__DATA EXCERPTS__:
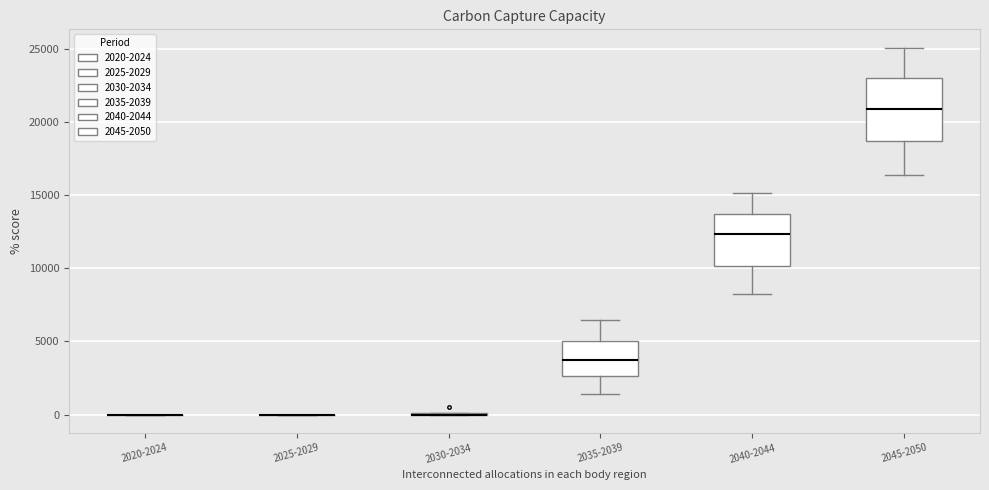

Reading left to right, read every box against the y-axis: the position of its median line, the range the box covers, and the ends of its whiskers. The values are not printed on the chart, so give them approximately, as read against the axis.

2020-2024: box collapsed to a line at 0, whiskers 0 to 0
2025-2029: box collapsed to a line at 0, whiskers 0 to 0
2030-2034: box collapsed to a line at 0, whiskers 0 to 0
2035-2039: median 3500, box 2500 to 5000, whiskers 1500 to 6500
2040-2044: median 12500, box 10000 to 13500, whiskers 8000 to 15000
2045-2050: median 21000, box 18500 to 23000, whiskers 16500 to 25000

==

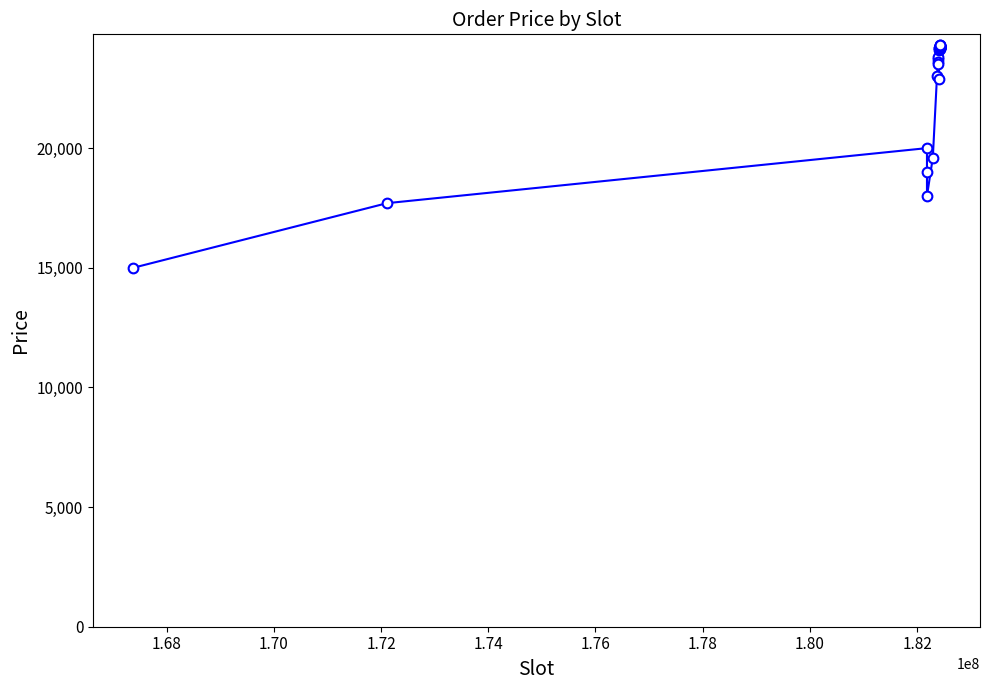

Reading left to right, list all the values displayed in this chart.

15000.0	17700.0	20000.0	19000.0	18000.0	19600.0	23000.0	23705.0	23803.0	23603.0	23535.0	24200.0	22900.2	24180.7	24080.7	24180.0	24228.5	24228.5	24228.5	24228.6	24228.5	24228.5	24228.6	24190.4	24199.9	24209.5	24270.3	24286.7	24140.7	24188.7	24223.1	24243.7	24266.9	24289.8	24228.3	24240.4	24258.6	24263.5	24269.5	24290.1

__JOB__: Copy the data from the line with "2020-2024: box collapsed" to the line with "2040-2044: median 12500, box", both of those lines included, reproducing each line character for character.

__OUTPUT OF THE TASK__:
2020-2024: box collapsed to a line at 0, whiskers 0 to 0
2025-2029: box collapsed to a line at 0, whiskers 0 to 0
2030-2034: box collapsed to a line at 0, whiskers 0 to 0
2035-2039: median 3500, box 2500 to 5000, whiskers 1500 to 6500
2040-2044: median 12500, box 10000 to 13500, whiskers 8000 to 15000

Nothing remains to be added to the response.